OANDA, a privately held, New York-based firm that provides technology and tools for currency trading, this week launched a Web-based foreign exchange service targeting small and medium-sized investors who want to trade dollars, yen, euros and other currencies.
Chairman and co-founder Richard Olsen told Reuters in an interview that the FXTrade Web site (http://www.fxtrade.oanda.com) was not trying to compete with multi-bank trading systems such as Currenex and the yet-to-be launched Atriax and FX Alliance.
"In the past, the FX market has been the exclusive club of guys who trade in the millions (of dollars), but we are opening it up for the lower end," he said. "We are targeting the mass market, which literally has an interest to trade from $1 to $1 million," Olsen said. fxTrade's currency trading platform is aimed at a day trader playing with a few thousand dollars, a small business owner who needs to convert dollars to yen to buy goods in Tokyo, or even a young couple in need of several hundred euros for their Paris honeymoon.

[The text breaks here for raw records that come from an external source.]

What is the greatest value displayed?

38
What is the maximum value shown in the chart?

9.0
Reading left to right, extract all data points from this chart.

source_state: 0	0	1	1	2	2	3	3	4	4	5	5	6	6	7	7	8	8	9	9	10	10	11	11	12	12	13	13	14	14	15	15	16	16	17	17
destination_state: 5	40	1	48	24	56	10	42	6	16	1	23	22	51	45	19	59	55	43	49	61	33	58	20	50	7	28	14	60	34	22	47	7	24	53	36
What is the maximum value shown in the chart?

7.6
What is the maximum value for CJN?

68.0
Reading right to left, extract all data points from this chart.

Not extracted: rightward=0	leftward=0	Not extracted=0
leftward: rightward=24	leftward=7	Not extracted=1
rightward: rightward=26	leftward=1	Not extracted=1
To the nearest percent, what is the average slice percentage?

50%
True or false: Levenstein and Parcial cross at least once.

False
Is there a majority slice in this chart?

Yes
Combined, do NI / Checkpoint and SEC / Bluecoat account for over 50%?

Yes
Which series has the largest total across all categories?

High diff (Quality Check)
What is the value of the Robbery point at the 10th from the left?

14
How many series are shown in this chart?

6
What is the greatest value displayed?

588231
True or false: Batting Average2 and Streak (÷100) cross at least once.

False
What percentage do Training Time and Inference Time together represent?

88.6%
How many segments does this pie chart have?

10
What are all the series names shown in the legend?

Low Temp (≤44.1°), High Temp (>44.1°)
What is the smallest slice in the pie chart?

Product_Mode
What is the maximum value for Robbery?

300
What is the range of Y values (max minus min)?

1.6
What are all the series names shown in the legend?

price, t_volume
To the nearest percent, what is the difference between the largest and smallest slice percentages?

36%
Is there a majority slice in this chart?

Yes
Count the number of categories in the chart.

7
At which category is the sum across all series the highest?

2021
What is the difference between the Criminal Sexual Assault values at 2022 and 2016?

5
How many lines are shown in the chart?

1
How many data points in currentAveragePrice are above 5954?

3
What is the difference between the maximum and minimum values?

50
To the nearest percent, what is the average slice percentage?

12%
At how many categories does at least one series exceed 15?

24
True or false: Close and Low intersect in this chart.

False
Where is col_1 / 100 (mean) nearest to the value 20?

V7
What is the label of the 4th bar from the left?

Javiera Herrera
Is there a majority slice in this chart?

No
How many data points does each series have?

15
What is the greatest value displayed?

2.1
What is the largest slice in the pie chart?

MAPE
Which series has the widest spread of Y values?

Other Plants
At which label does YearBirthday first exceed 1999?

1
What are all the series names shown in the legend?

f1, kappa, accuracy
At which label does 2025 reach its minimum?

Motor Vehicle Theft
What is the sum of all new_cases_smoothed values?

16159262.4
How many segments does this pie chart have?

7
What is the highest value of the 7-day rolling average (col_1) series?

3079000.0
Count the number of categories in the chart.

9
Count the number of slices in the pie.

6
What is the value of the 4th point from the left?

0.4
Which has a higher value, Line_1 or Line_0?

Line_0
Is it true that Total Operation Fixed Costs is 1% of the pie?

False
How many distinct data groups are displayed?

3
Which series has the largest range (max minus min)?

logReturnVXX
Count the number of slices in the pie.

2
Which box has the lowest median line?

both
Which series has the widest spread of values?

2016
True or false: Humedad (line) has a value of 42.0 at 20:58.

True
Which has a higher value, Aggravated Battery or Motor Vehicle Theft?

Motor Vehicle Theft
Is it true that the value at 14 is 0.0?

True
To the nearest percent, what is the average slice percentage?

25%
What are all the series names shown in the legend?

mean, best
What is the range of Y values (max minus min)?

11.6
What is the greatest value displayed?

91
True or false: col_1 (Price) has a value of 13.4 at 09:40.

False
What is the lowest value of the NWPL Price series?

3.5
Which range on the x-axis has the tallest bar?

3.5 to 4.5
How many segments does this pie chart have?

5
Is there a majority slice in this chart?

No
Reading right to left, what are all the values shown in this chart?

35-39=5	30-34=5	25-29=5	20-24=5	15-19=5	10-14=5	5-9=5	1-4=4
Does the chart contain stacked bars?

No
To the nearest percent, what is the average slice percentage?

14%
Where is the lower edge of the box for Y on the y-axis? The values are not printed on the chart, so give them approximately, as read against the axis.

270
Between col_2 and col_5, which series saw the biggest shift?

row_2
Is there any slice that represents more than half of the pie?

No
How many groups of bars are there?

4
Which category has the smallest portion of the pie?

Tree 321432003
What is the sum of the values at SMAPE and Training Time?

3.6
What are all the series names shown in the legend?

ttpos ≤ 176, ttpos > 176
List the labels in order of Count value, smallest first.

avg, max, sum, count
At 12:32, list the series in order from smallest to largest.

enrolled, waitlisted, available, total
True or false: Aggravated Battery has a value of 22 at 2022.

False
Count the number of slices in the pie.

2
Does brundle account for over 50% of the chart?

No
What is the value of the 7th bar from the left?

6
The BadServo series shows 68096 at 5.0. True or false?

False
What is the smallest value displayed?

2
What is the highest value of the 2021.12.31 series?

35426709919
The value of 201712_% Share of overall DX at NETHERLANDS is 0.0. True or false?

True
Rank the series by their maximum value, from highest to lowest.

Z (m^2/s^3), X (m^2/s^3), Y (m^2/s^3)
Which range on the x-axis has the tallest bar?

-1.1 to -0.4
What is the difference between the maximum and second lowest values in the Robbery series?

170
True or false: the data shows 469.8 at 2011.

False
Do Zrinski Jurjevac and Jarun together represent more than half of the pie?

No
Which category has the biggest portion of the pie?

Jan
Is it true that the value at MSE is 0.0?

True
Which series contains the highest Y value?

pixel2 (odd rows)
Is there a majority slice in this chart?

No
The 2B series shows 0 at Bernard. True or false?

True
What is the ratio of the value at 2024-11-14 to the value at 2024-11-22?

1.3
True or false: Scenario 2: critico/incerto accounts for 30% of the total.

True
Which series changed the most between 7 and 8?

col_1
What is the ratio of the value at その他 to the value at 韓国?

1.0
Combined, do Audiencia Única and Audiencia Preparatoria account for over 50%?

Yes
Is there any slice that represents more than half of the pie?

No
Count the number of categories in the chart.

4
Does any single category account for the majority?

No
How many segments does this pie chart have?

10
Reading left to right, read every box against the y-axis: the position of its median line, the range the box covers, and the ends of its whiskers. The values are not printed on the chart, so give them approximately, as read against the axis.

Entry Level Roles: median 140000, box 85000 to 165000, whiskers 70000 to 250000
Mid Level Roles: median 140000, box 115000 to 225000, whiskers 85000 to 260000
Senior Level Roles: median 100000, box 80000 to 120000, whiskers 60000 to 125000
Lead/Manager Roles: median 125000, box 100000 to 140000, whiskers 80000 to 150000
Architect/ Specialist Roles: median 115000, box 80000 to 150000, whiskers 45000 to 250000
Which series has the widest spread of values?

AIMS TO BE THE FX MARKET'S 'E-TRADE'
To learn more about fxTrade, visitors to the site can play fxGame, a simulation that uses the same online interface and transaction platform as fxTrade. The game allows players to simulate real market conditions and trading, but without the risk. Olsen said fxTrade offers price transparency, with the trading platform quoting continuous real-time executable pricing, as well as real-time settlement, confirmation and account management. The site offers spot market trades in major currencies such as the euro,
<EUR=> the British pound <GBP=> and yen.<JPY=> The company said it may broaden its currency offerings to include emerging market and exotic units, should investor demand prove sufficient. Although fxTrade offers some short- and intermediate-term forecasting tools, the company says the site's appeal lies in in the fact that fxTrade requires no start-up costs, commissions or transaction fees. Rather than collect fixed transaction fees, the company says it aims to make money on price spreads. It said the spreads posted on fxTrade will be competitive with other online trade providers. As such, it hopes to attract the same type of investors who frequent online trading venues such as E-Trade and broker Charles Schwab's Web sites. He said that entities such as FXAll and Atriax did not pose a threat to fxTrade's entry into the marketplace because their customer base was much different. "(FXAll and Atriax) have a different customer base. They literally do not want the guy that trades (only) $10,000," Olsen said. Jeffrey Hunter, OANDA's president, said the platform's longer-term objective would be to offer its services to banks and brokerage houses that do not yet have an on-line FX trading product -- while striving to appeal to retail investors. "Our main goal is that by the end of the year ... we have as a customer at least one existing online brokerage company that does not have foreign currency trading online as a product," he said.